Domenica 29 settembre ricorre la giornata mondiale del migrante e del rifugiato.
Non si tratta solo di migranti: si tratta della nostra umanità
(Papa Francesco)
Ciò che spinge a fermarsi è la compassione, un sentimento che tocca le corde più sensibili della nostra umanità, provocando un’impellente spinta a “farsi prossimo” di chi vediamo in difficoltà. Gesù stesso per primo ci insegna che avere compassione significa riconoscere la sofferenza dell’altro e passare subito all’azione per lenire, curare e salvare. Avere compassione significa dare spazio alla tenerezza, che invece la società odierna tante volte ci chiede di reprimere. «Aprirsi agli altri non impoverisce, ma arricchisce, perché aiuta ad essere più umani: a riconoscersi parte attiva di un insieme più grande e a interpretare la vita come un dono per gli altri; a vedere come traguardo non i propri interessi, ma il bene dell’umanità» (Discorso nella Moschea “Heydar Aliyev”di Baku, Azerbaijan, 2 ottobre 2016).
Si tratta di tornare ad essere umani, e a maggior ragione come cristiani, possiamo prendere l’iniziativa di andare incontro alle persone, di andare a cercare i lontani e arrivare agli incroci delle strade per invitare gli esclusi (Esort. ap. Evangelii gaudium). Fare nostri questi quattro verbi: accogliere, proteggere, promuovere e integrare, perché, come parte della Chiesa, possiamo esprimere la nostra missione verso chi ha bisogno di essere accolto, protetto, promosso e integrato, costruendo così la città di Dio e dell’uomo insieme.

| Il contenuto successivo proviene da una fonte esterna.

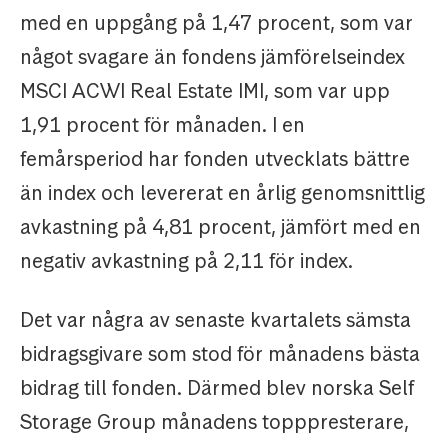
med en uppgång på 1,47 procent, som var
något svagare än fondens jämförelseindex
MSCI ACWI Real Estate IMI, som var upp
1,91 procent för månaden. I en
femårsperiod har fonden utvecklats bättre
än index och levererat en årlig genomsnittlig
avkastning på 4,81 procent, jämfört med en
negativ avkastning på 2,11 för index.
Det var några av senaste kvartalets sämsta
bidragsgivare som stod för månadens bästa
bidrag till fonden. Därmed blev norska Self
Storage Group månadens topppresterare,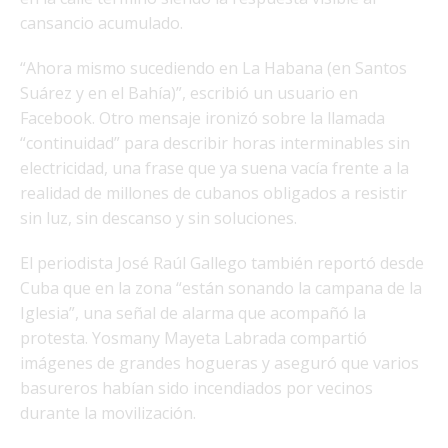
cansancio acumulado.
“Ahora mismo sucediendo en La Habana (en Santos
Suárez y en el Bahía)”, escribió un usuario en
Facebook. Otro mensaje ironizó sobre la llamada
“continuidad” para describir horas interminables sin
electricidad, una frase que ya suena vacía frente a la
realidad de millones de cubanos obligados a resistir
sin luz, sin descanso y sin soluciones.
El periodista José Raúl Gallego también reportó desde
Cuba que en la zona “están sonando la campana de la
Iglesia”, una señal de alarma que acompañó la
protesta. Yosmany Mayeta Labrada compartió
imágenes de grandes hogueras y aseguró que varios
basureros habían sido incendiados por vecinos
durante la movilización.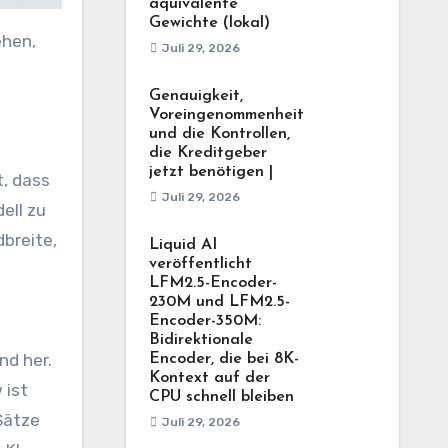
äquivalente
Gewichte (lokal)
ehen,
Juli 29, 2026
Genauigkeit,
Voreingenommenheit
und die Kontrollen,
die Kreditgeber
jetzt benötigen |
t, dass
Juli 29, 2026
ell zu
breite,
Liquid AI
veröffentlicht
LFM2.5-Encoder-
230M und LFM2.5-
Encoder-350M:
Bidirektionale
nd her.
Encoder, die bei 8K-
Kontext auf der
 ist
CPU schnell bleiben
 Sätze
Juli 29, 2026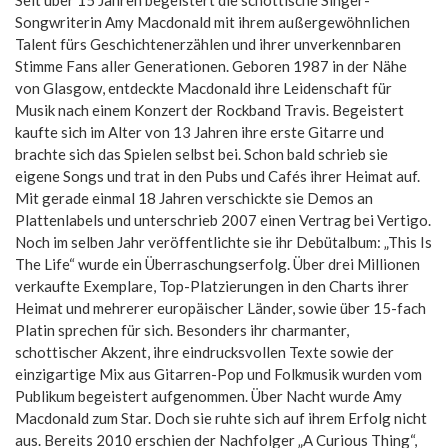
Seit über 15 Jahren begeistert die schottische Singer-
Songwriterin Amy Macdonald mit ihrem außergewöhnlichen
Talent fürs Geschichtenerzählen und ihrer unverkennbaren
Stimme Fans aller Generationen. Geboren 1987 in der Nähe
von Glasgow, entdeckte Macdonald ihre Leidenschaft für
Musik nach einem Konzert der Rockband Travis. Begeistert
kaufte sich im Alter von 13 Jahren ihre erste Gitarre und
brachte sich das Spielen selbst bei. Schon bald schrieb sie
eigene Songs und trat in den Pubs und Cafés ihrer Heimat auf.
Mit gerade einmal 18 Jahren verschickte sie Demos an
Plattenlabels und unterschrieb 2007 einen Vertrag bei Vertigo.
Noch im selben Jahr veröffentlichte sie ihr Debütalbum: „This Is
The Life“ wurde ein Überraschungserfolg. Über drei Millionen
verkaufte Exemplare, Top-Platzierungen in den Charts ihrer
Heimat und mehrerer europäischer Länder, sowie über 15-fach
Platin sprechen für sich. Besonders ihr charmanter,
schottischer Akzent, ihre eindrucksvollen Texte sowie der
einzigartige Mix aus Gitarren-Pop und Folkmusik wurden vom
Publikum begeistert aufgenommen. Über Nacht wurde Amy
Macdonald zum Star. Doch sie ruhte sich auf ihrem Erfolg nicht
aus. Bereits 2010 erschien der Nachfolger „A Curious Thing“,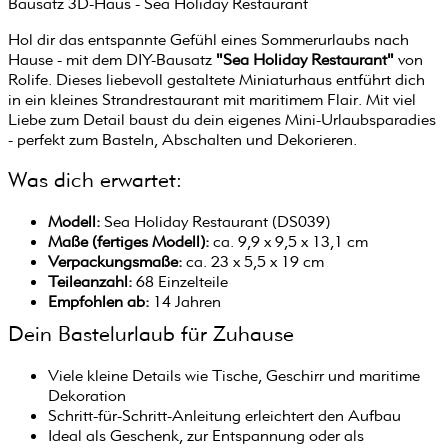
Bausatz 3D-Haus - Sea Holiday Restaurant
Hol dir das entspannte Gefühl eines Sommerurlaubs nach
Hause - mit dem DIY-Bausatz
"Sea Holiday Restaurant"
von
Rolife. Dieses liebevoll gestaltete Miniaturhaus entführt dich
in ein kleines Strandrestaurant mit maritimem Flair. Mit viel
Liebe zum Detail baust du dein eigenes Mini-Urlaubsparadies
- perfekt zum Basteln, Abschalten und Dekorieren.
Was dich erwartet:
Modell:
Sea Holiday Restaurant (DS039)
Maße (fertiges Modell):
ca. 9,9 x 9,5 x 13,1 cm
Verpackungsmaße:
ca. 23 x 5,5 x 19 cm
Teileanzahl:
68 Einzelteile
Empfohlen ab:
14 Jahren
Dein Bastelurlaub für Zuhause
Viele kleine Details wie Tische, Geschirr und maritime
Dekoration
Schritt-für-Schritt-Anleitung erleichtert den Aufbau
Ideal als Geschenk, zur Entspannung oder als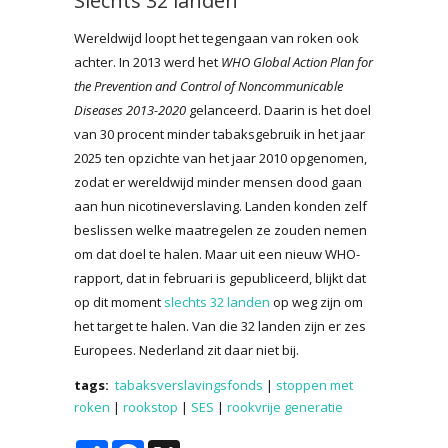
Slechts 32 landen
Wereldwijd loopt het tegengaan van roken ook
achter. In 2013 werd het
WHO Global Action Plan for
the Prevention and Control of Noncommunicable
Diseases 2013-2020
gelanceerd. Daarin is het doel
van 30 procent minder tabaksgebruik in het jaar
2025 ten opzichte van het jaar 2010 opgenomen,
zodat er wereldwijd minder mensen dood gaan
aan hun nicotineverslaving. Landen konden zelf
beslissen welke maatregelen ze zouden nemen
om dat doel te halen. Maar uit een nieuw WHO-
rapport, dat in februari is gepubliceerd, blijkt dat
op dit moment
slechts 32 landen
op weg zijn om
het target te halen. Van die 32 landen zijn er zes
Europees. Nederland zit daar niet bij.
tags:
tabaksverslavingsfonds
|
stoppen met
roken
|
rookstop
|
SES
|
rookvrije generatie
Share
Facebook
X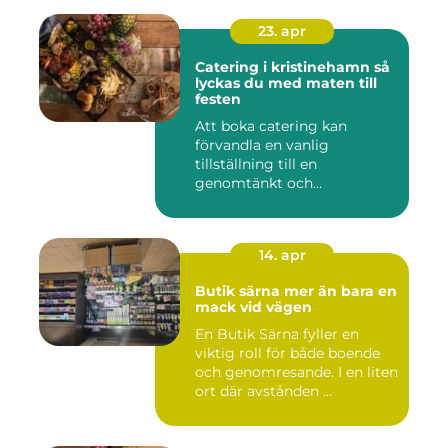
23. apr
Catering i kristinehamn så
lyckas du med maten till
festen
Att boka catering kan
förvandla en vanlig
tillställning till en
genomtänkt och
minnesvärd upplevelse...
14. apr
Butik särna mer än bara en
mack vid vägen
En Butik Särna fyller en
viktig roll för både boende
och genomresande. I en liten
ort där avstånden ...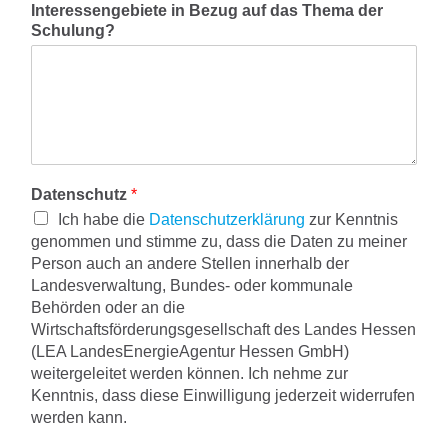
Interessengebiete in Bezug auf das Thema der
Schulung?
Datenschutz
*
Ich habe die
Datenschutzerklärung
zur Kenntnis
genommen und stimme zu, dass die Daten zu meiner
Person auch an andere Stellen innerhalb der
Landesverwaltung, Bundes- oder kommunale
Behörden oder an die
Wirtschaftsförderungsgesellschaft des Landes Hessen
(LEA LandesEnergieAgentur Hessen GmbH)
weitergeleitet werden können. Ich nehme zur
Kenntnis, dass diese Einwilligung jederzeit widerrufen
werden kann.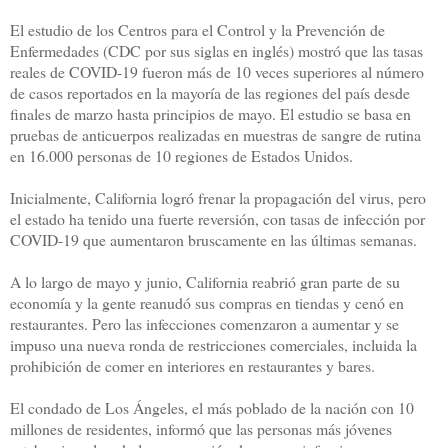
El estudio de los Centros para el Control y la Prevención de
Enfermedades (CDC por sus siglas en inglés) mostró que las tasas
reales de COVID-19 fueron más de 10 veces superiores al número
de casos reportados en la mayoría de las regiones del país desde
finales de marzo hasta principios de mayo. El estudio se basa en
pruebas de anticuerpos realizadas en muestras de sangre de rutina
en 16.000 personas de 10 regiones de Estados Unidos.
Inicialmente, California logró frenar la propagación del virus, pero
el estado ha tenido una fuerte reversión, con tasas de infección por
COVID-19 que aumentaron bruscamente en las últimas semanas.
A lo largo de mayo y junio, California reabrió gran parte de su
economía y la gente reanudó sus compras en tiendas y cenó en
restaurantes. Pero las infecciones comenzaron a aumentar y se
impuso una nueva ronda de restricciones comerciales, incluida la
prohibición de comer en interiores en restaurantes y bares.
El condado de Los Ángeles, el más poblado de la nación con 10
millones de residentes, informó que las personas más jóvenes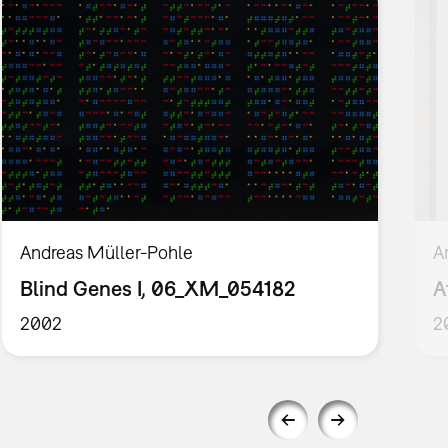
Andreas Müller-Pohle
A
Blind Genes I, 06_XM_054182
A
2002
2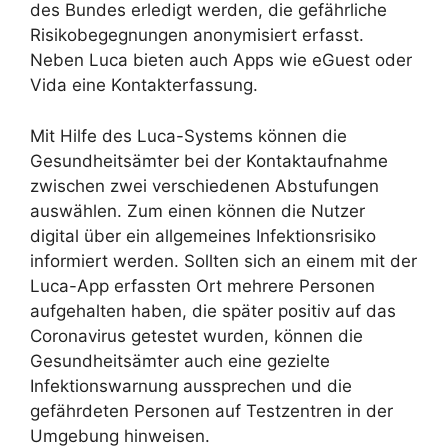
des Bundes erledigt werden, die gefährliche
Risikobegegnungen anonymisiert erfasst.
Neben Luca bieten auch Apps wie eGuest oder
Vida eine Kontakterfassung.
Mit Hilfe des Luca-Systems können die
Gesundheitsämter bei der Kontaktaufnahme
zwischen zwei verschiedenen Abstufungen
auswählen. Zum einen können die Nutzer
digital über ein allgemeines Infektionsrisiko
informiert werden. Sollten sich an einem mit der
Luca-App erfassten Ort mehrere Personen
aufgehalten haben, die später positiv auf das
Coronavirus getestet wurden, können die
Gesundheitsämter auch eine gezielte
Infektionswarnung aussprechen und die
gefährdeten Personen auf Testzentren in der
Umgebung hinweisen.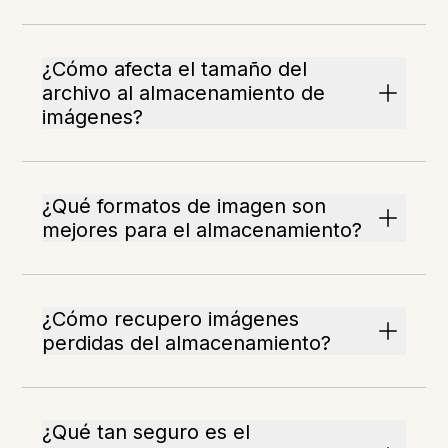
¿Cómo afecta el tamaño del
archivo al almacenamiento de
imágenes?
¿Qué formatos de imagen son
mejores para el almacenamiento?
¿Cómo recupero imágenes
perdidas del almacenamiento?
¿Qué tan seguro es el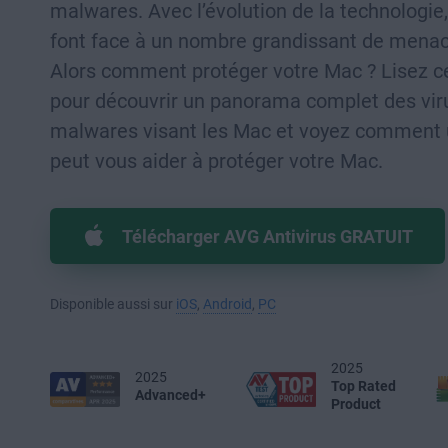
malwares. Avec l’évolution de la technologie
font face à un nombre grandissant de menac
Alors comment protéger votre Mac ? Lisez ce
pour découvrir un panorama complet des vir
malwares visant les Mac et voyez comment u
peut vous aider à protéger votre Mac.
Télécharger AVG Antivirus GRATUIT
Disponible aussi sur
iOS
,
Android
,
PC
2025
2025
Top Rated
Advanced+
Product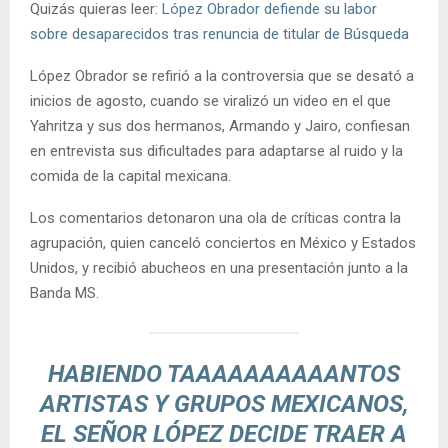
Quizás quieras leer:
López Obrador defiende su labor
sobre desaparecidos tras renuncia de titular de Búsqueda
López Obrador se refirió a la controversia que se desató a
inicios de agosto, cuando se viralizó un video en el que
Yahritza y sus dos hermanos, Armando y Jairo, confiesan
en entrevista sus dificultades para adaptarse al ruido y la
comida de la capital mexicana.
Los comentarios detonaron una ola de críticas contra la
agrupación, quien canceló conciertos en México y Estados
Unidos, y recibió abucheos en una presentación junto a la
Banda MS.
HABIENDO TAAAAAAAAAANTOS
ARTISTAS Y GRUPOS MEXICANOS,
EL SEÑOR LÓPEZ DECIDE TRAER A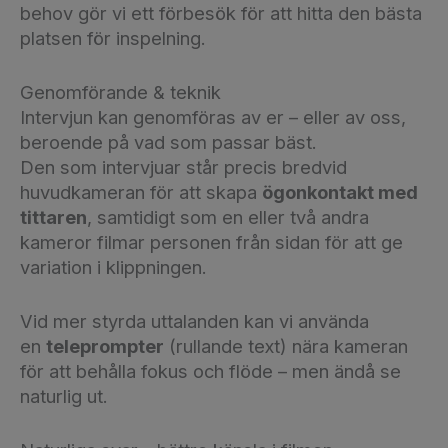
behov gör vi ett förbesök för att hitta den bästa
platsen för inspelning.
Genomförande & teknik
Intervjun kan genomföras av er – eller av oss,
beroende på vad som passar bäst.
Den som intervjuar står precis bredvid
huvudkameran för att skapa
ögonkontakt med
tittaren
, samtidigt som en eller två andra
kameror filmar personen från sidan för att ge
variation i klippningen.
Vid mer styrda uttalanden kan vi använda
en
teleprompter
(rullande text) nära kameran
för att behålla fokus och flöde – men ändå se
naturlig ut.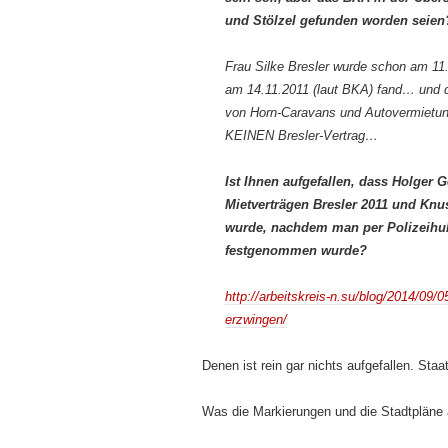
und Stölzel gefunden worden seien
Frau Silke Bresler wurde schon am 11
am 14.11.2011 (laut BKA) fand… und 
von Horn-Caravans und Autovermietun
KEINEN Bresler-Vertrag…
Ist Ihnen aufgefallen, dass Holger
Mietverträgen Bresler 2011 und Knu
wurde, nachdem man per Polizeihub
festgenommen wurde?
http://arbeitskreis-n.su/blog/2014/09/0
erzwingen/
Denen ist rein gar nichts aufgefallen. St
Was die Markierungen und die Stadtpläne a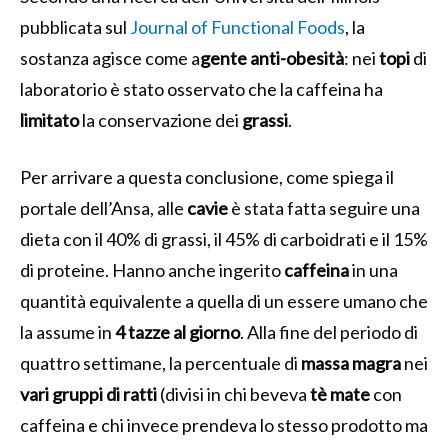
pubblicata sul
Journal of Functional Foods
, la
sostanza agisce come a
gente anti-obesità
: nei
topi
di
laboratorio è stato osservato che la caffeina ha
limitato
la conservazione dei
grassi
.
Per arrivare a questa conclusione, come spiega il
portale dell’Ansa, alle
cavie
è stata fatta seguire una
dieta con il 40% di grassi, il 45% di carboidrati e il 15%
di proteine. Hanno anche ingerito
caffeina
in una
quantità equivalente a quella di un essere umano che
la assume in
4 tazze al giorno
. Alla fine del periodo di
quattro settimane, la percentuale di
massa
magra
nei
vari gruppi di ratti
(divisi in chi beveva
tè mate
con
caffeina e chi invece prendeva lo stesso prodotto ma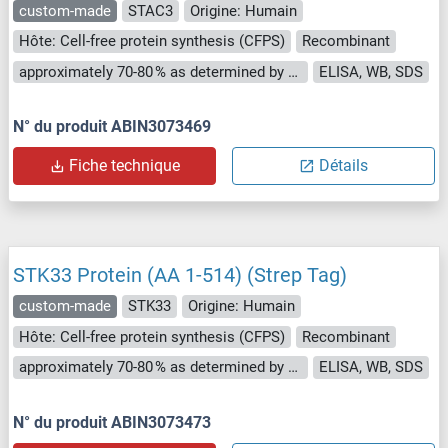
custom-made
STAC3
Origine: Humain
Hôte: Cell-free protein synthesis (CFPS)
Recombinant
approximately 70-80 % as determined by SDS PAGE, Western Blot and analytical SEC (HPLC).
ELISA, WB, SDS
N° du produit ABIN3073469
Fiche technique
Détails
STK33 Protein (AA 1-514) (Strep Tag)
custom-made
STK33
Origine: Humain
Hôte: Cell-free protein synthesis (CFPS)
Recombinant
approximately 70-80 % as determined by SDS PAGE, Western Blot and analytical SEC (HPLC).
ELISA, WB, SDS
N° du produit ABIN3073473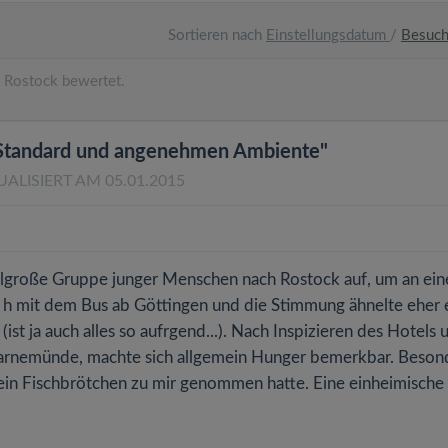
Sortieren nach
Einstellungsdatum
/
Besuc
 Rostock bewertet.
 Standard und angenehmen Ambiente"
UALISIERT AM 05.01.2015
elgroße Gruppe junger Menschen nach Rostock auf, um an ein
5 h mit dem Bus ab Göttingen und die Stimmung ähnelte eher 
(ist ja auch alles so aufrgend...). Nach Inspizieren des Hotels 
arnemünde, machte sich allgemein Hunger bemerkbar. Beson
r kein Fischbrötchen zu mir genommen hatte. Eine einheimische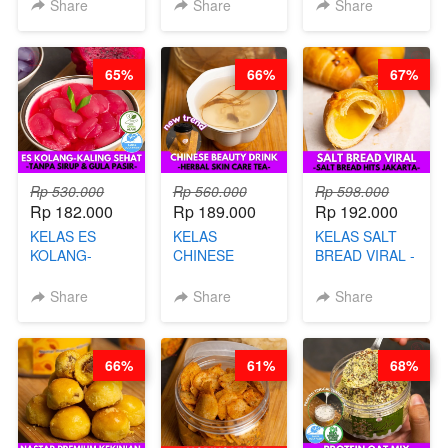
CHEF DITA
KERIPIK
KEMASAN - BY
Share
Share
Share
SINGKONG &
CHEF DITA
UBI PREMIUM-
BY CHEF DITA
65%
66%
67%
Rp 530.000
Rp 560.000
Rp 598.000
Rp 182.000
Rp 189.000
Rp 192.000
KELAS ES
KELAS
KELAS SALT
KOLANG-
CHINESE
BREAD VIRAL -
KALING SEHAT
BEAUTY DRINK
SALT BREAD
- TANPA SIRUP
- HERBAL SKIN
HITS JAKARTA
Share
Share
Share
& GULA PASIR-
CARE TEA - BY
- BY CHEF
BY CHEF DITA
BARISTA
DITA
ARISUDANA
66%
61%
68%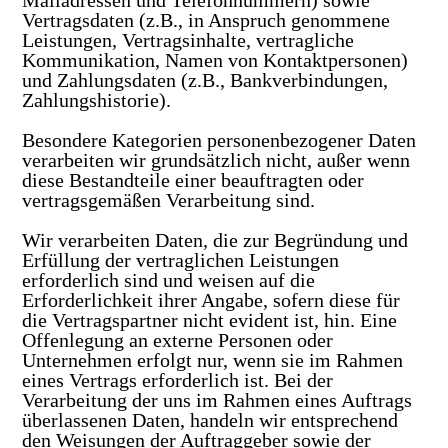
Mailadressen und Telefonnummern) sowie
Vertragsdaten (z.B., in Anspruch genommene
Leistungen, Vertragsinhalte, vertragliche
Kommunikation, Namen von Kontaktpersonen)
und Zahlungsdaten (z.B., Bankverbindungen,
Zahlungshistorie).
Besondere Kategorien personenbezogener Daten
verarbeiten wir grundsätzlich nicht, außer wenn
diese Bestandteile einer beauftragten oder
vertragsgemäßen Verarbeitung sind.
Wir verarbeiten Daten, die zur Begründung und
Erfüllung der vertraglichen Leistungen
erforderlich sind und weisen auf die
Erforderlichkeit ihrer Angabe, sofern diese für
die Vertragspartner nicht evident ist, hin. Eine
Offenlegung an externe Personen oder
Unternehmen erfolgt nur, wenn sie im Rahmen
eines Vertrags erforderlich ist. Bei der
Verarbeitung der uns im Rahmen eines Auftrags
überlassenen Daten, handeln wir entsprechend
den Weisungen der Auftraggeber sowie der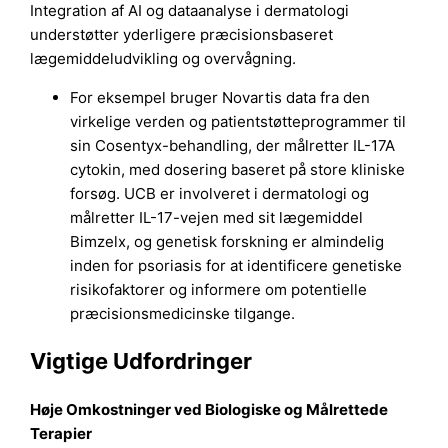
Integration af AI og dataanalyse i dermatologi
understøtter yderligere præcisionsbaseret
lægemiddeludvikling og overvågning.
For eksempel bruger Novartis data fra den
virkelige verden og patientstøtteprogrammer til
sin Cosentyx-behandling, der målretter IL-17A
cytokin, med dosering baseret på store kliniske
forsøg. UCB er involveret i dermatologi og
målretter IL-17-vejen med sit lægemiddel
Bimzelx, og genetisk forskning er almindelig
inden for psoriasis for at identificere genetiske
risikofaktorer og informere om potentielle
præcisionsmedicinske tilgange.
Vigtige Udfordringer
Høje Omkostninger ved Biologiske og Målrettede
Terapier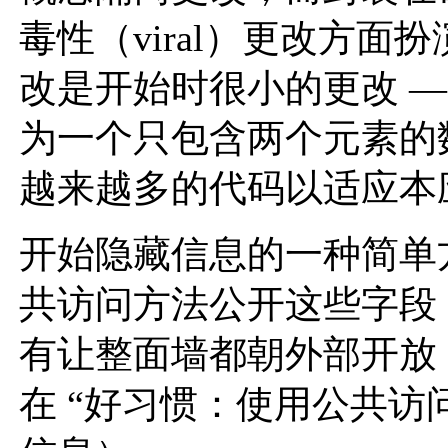
毒性（viral）更改方面
改是开始时很小的更改 
为一个只包含两个元素的
越来越多的代码以适应本
开始隐藏信息的一种简单
共访问方法公开这些字段
有让整面墙都朝外部开放
在 “好习惯：使用公共访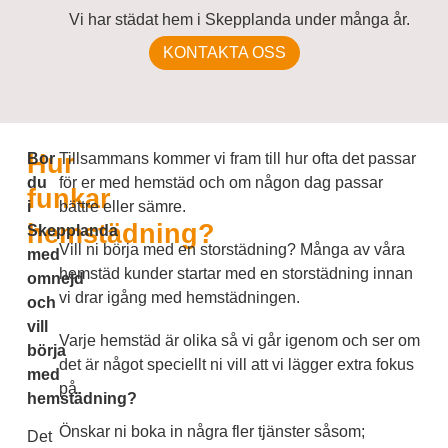
Vi har städat hem i Skepplanda under många år.
KONTAKTA OSS
Hur
Bor
Tillsammans kommer vi fram till hur ofta det passar
du
för er med hemstäd och om någon dag passar
funkar
i
bättre eller sämre.
hemstädning?
Skepplanda
Vill ni börja med en storstädning? Många av våra
med
hemstäd kunder startar med en storstädning innan
omnejd
vi drar igång med hemstädningen.
och
vill
Varje hemstäd är olika så vi går igenom och ser om
börja
det är något speciellt ni vill att vi lägger extra fokus
med
på.
hemstädning?
Önskar ni boka in några fler tjänster såsom;
Det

Nel Vangelo viene comunicato di amarci gli uni gli altri, come Dio ha amato. Il discepolo di Cristo è uno che accoglie le logiche spirituali divine, perché con la grazia dello spirito santo ricevuto in dono, egli può pensare e agire sull’esempio di Dio Padre. Dio infatti esige dai discepoli che incarnino un ideale di vita in cui si renda visibile l’amore del Padre su tutti gli uomini e la sua misericordia senza confini e barriere. Il discepolo non solo ama di un amore generoso per rendere visibile l’amore di Dio, ma lo fa esattamente perché già partecipa alla comunione dei figli, perché già vive di questo amore di Dio su di lui.
Se l’amore umano ha la sua fonte, il suo modello, nell’amore di Dio, deve tradursi inevitabilmente in misericordia, cioè in accoglienza, in benignità, in capacità di dar fiducia, in capacità di dar credito. Che questa giornata mondiale del rifugiato e del migrante sia occasione per tutti per recuperare quei tratti di umanità che a volte perdiamo, affinchè disponiamo i nostri giorni nell’assidua ricerca della pace, della giustizia e della libertà.